**Try it:** Say how many of the lines below contain the word "bold"; nothing else belongs in the answer.

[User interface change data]
╭──

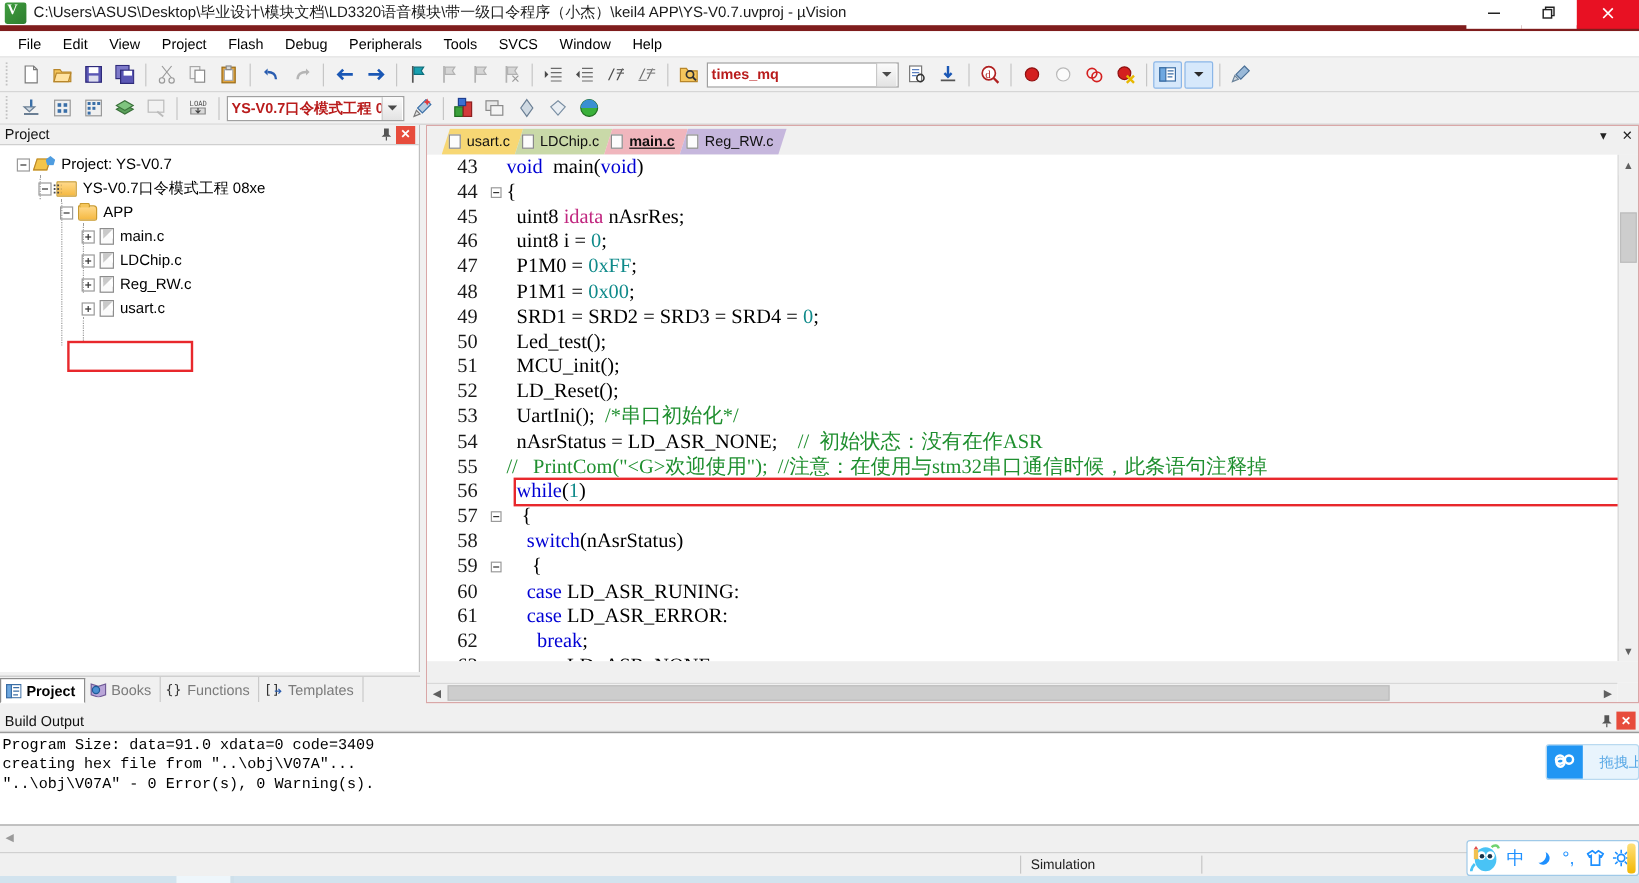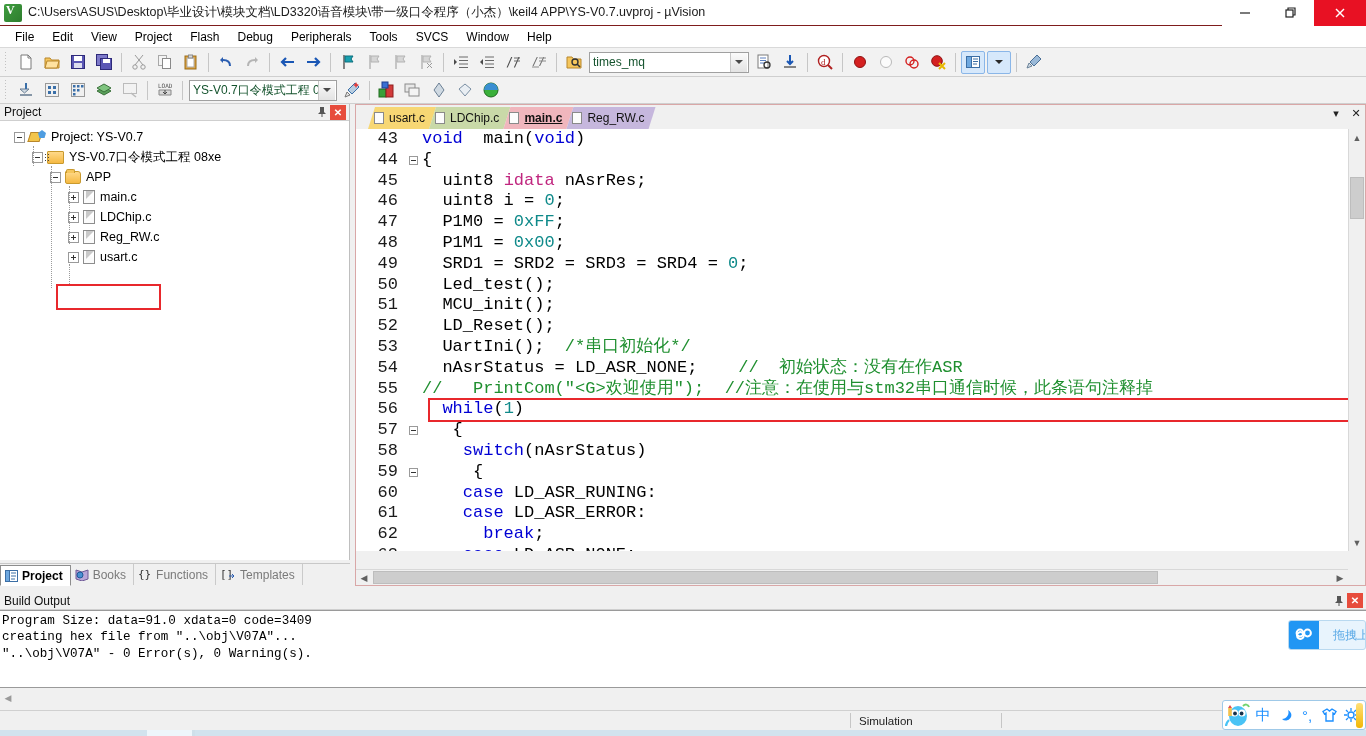--- a/index.html
+++ b/index.html
@@ -9,21 +9,21 @@
     overflow: hidden;
     font-family: "Liberation Sans", sans-serif;
     background: #ffffff;
   }
   #app { position: relative; width: 1366px; height: 736px; background: #f0f0f0; }
 
   
   .titlebar {
     position: absolute; top: 0; left: 0; width: 1366px; height: 26px;
     background: #ffffff; display: flex; align-items: center;
-    border-bottom: 1px solid #7f1d1d;
+    border-bottom: 5px solid #7f1d1d;
   }
   .app-icon {
     width: 18px; height: 18px; margin-left: 4px; margin-right: 6px;
     background: linear-gradient(135deg,#3f9d3f 0%, #2e7d2e 100%);
     border-radius: 2px; position: relative; flex: none;
   }
   .app-icon::after {
     content: "V"; position: absolute; left: 2px; top: -1px;
     font-size: 12px; color: #fff; font-weight: bold;
     font-family: "Liberation Serif", serif;
@@ -73,22 +73,22 @@
   }
   .tbtn.selected { border-color: #8ab6e8; background: #d6e8fb; }
   .tsep { width: 1px; height: 19px; background: #c6c6c6; margin: 0 4px; flex: none; }
   .ico { display: block; }
 
   .combo {
     height: 21px; display: flex; align-items: center; flex: none;
     border: 1px solid #a0a0a0; background: #fff; margin: 0 2px;
   }
   .combo .val {
-    font-size: 12px; color: #14532d; padding: 0 3px; white-space: nowrap;
-    overflow: hidden; line-height: 19px;
+    font-size: 12px; color: #b91c1c; padding: 0 3px; white-space: nowrap;
+    overflow: hidden; line-height: 19px; font-weight: bold;
   }
   .combo .arrow {
     width: 17px; height: 19px; flex: none; border-left: 1px solid #c8c8c8;
     background: linear-gradient(#fbfbfb,#e3e3e3);
     display: flex; align-items: center; justify-content: center;
   }
   .combo.search { width: 160px; }
   .combo.search .val { width: 140px; }
   .combo.target { width: 148px; }
   .combo.target .val { width: 128px; }
@@ -204,21 +204,21 @@
   .tabstrip-right {
     position: absolute; right: 2px; top: 2px; display: flex; align-items: center; gap: 6px;
   }
   .tsr-btn { font-size: 11px; color: #222; width: 14px; text-align: center; }
 
   .code-area {
     position: absolute; left: 0; top: 24px; right: 17px; bottom: 34px;
     overflow: hidden; background: #ffffff;
   }
   .code-rows {
-    font-family: Liberation Mono, monospace; font-size: 17px; line-height: 20.8px;
+    font-family: Liberation Serif, serif; font-size: 17px; line-height: 20.8px;
     white-space: pre; position: relative;
   }
   .crow { display: flex; height: 20.8px; align-items: center; }
   .lnum {
     width: 48px; text-align: right; padding-right: 6px; flex: none;
     color: #1a1a1a; font-size: 17px; background: #fff;
   }
   .fold {
     width: 18px; flex: none; display: flex; align-items: center;
     justify-content: center; position: relative;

╰──

**Response for this exercise:** 2